King’s College Hospital bosses and trade union reps have resolved a dispute over pensions and maternity pay that could have gone on to affect 150 staff.
The row started after King’s College Hospital NHS Foundation Trust embarked on a £7m tax-saving scheme, by transferring staff to a private subsidiary company, KCH Interventional Facilities Management (KCH IFM).
The Trust set up the company last year following a change in the law by HMRC, and with advice from consultancy firm Pricewater House Cooper.
Transferring procurement staff and technicians to KCH IFM has given the Trust huge breaks in VAT when it buys equipment like X-ray machines and intensive care units.
It would have meant staff who transferred to the private company would lose terms and conditions if, once in the company, they moved role or were promoted. But it has been confirmed by King’s biomedical scientist and Unite executive committee member, Frank Wood, that hospital bosses had agreed to demands.
Frank told the News: “The Trust responded to the staffs’ concerns and assured that staff who have transferred will be able to stay on the NHS terms and conditions, and retain it even if they get promoted, which is fantastic for them.
“What the Trust is going to do as well is talk to [Unite] and Unison to agree how future transfers would take place and allow a longer time to hear staffs’ concerns.

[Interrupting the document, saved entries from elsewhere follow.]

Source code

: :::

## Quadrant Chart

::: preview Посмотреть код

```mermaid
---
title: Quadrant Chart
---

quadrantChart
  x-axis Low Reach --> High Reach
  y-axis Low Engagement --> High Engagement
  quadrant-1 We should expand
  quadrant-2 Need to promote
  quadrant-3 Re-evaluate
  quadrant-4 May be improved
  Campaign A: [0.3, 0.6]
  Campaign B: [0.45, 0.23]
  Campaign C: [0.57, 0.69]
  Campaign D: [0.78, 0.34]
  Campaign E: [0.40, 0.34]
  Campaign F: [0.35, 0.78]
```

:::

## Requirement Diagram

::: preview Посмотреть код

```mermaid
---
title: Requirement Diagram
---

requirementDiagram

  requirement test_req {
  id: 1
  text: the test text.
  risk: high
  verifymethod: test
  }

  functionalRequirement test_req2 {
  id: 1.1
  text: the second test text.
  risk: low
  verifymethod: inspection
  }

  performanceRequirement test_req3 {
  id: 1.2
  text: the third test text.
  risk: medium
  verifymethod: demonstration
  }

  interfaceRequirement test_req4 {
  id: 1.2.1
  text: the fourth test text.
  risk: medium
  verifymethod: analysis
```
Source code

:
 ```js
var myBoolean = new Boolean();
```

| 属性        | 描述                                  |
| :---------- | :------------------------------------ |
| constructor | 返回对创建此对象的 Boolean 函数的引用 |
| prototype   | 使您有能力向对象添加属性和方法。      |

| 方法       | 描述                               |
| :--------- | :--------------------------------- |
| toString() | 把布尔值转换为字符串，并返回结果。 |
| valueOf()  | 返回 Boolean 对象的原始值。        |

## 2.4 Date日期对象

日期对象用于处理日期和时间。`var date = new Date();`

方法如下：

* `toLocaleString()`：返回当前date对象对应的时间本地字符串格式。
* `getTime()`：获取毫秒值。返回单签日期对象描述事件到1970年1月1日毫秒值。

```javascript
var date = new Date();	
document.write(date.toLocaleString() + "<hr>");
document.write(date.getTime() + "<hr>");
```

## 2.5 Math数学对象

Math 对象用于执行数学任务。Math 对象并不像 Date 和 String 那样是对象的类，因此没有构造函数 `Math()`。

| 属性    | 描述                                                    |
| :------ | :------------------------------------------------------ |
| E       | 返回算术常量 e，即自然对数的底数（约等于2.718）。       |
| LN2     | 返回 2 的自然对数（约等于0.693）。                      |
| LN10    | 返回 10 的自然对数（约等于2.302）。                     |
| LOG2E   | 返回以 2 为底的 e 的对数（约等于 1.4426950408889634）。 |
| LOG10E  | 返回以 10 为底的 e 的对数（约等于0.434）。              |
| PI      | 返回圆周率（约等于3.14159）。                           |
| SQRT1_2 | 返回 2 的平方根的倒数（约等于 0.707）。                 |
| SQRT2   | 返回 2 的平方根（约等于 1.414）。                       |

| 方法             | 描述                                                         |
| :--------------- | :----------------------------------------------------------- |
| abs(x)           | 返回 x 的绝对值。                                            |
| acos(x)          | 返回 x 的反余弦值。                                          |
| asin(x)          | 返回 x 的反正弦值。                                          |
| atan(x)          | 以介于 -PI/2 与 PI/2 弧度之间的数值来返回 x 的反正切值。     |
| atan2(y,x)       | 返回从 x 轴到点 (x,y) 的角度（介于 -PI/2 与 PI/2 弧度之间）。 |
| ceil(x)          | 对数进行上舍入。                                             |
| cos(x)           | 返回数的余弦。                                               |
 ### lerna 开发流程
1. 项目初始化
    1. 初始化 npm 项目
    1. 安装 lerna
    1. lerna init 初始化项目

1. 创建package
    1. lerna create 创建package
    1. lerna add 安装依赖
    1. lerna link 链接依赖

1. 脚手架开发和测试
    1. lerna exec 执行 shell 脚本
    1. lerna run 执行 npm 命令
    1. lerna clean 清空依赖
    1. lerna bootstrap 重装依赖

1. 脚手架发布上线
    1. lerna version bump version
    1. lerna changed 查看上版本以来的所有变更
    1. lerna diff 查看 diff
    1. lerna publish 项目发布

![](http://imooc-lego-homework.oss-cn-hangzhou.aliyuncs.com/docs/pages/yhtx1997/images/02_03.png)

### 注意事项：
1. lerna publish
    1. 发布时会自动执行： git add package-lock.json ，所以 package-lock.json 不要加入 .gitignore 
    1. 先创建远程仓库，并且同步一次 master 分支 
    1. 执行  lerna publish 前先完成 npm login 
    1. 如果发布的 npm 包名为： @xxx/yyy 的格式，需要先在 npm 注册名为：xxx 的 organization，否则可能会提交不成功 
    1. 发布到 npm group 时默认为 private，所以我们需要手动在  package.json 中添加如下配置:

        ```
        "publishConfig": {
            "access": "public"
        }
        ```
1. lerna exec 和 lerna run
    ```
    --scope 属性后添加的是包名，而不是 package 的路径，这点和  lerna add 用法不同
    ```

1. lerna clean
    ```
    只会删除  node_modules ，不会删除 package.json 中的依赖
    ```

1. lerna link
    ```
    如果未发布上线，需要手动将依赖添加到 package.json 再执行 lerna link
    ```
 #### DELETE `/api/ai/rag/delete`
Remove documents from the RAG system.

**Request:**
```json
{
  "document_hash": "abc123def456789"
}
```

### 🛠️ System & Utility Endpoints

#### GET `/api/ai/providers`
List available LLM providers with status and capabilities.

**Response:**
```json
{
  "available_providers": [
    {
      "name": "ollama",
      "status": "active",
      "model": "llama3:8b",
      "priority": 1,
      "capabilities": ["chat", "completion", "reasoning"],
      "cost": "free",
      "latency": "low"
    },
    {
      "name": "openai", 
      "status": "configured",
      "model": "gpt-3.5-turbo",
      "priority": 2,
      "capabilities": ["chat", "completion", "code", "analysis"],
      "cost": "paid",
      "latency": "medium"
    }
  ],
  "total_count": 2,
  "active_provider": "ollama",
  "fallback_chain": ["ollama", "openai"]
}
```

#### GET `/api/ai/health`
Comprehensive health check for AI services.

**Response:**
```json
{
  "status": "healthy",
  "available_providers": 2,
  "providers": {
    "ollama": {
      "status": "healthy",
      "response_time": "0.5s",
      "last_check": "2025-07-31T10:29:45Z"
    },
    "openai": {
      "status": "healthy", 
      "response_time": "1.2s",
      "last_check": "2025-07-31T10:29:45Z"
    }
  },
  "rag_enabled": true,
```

“I was surprised how smoothly it went. Things don’t tend to happen quickly in government: months and years rather than weeks. I think it was because of the level of concern from staff was so high.
“Some staff were literally saying they wouldn’t be able to progress with their careers at all because they didn’t want to lose aspects of their terms and conditions.”
He added: “It doesn’t change the spurious reason of why they’re doing it,” having previously said it “beggars belief” that a public body would hope to avoid paying tax.
King’s College Hospital NHS Foundation Trust did not wish to comment.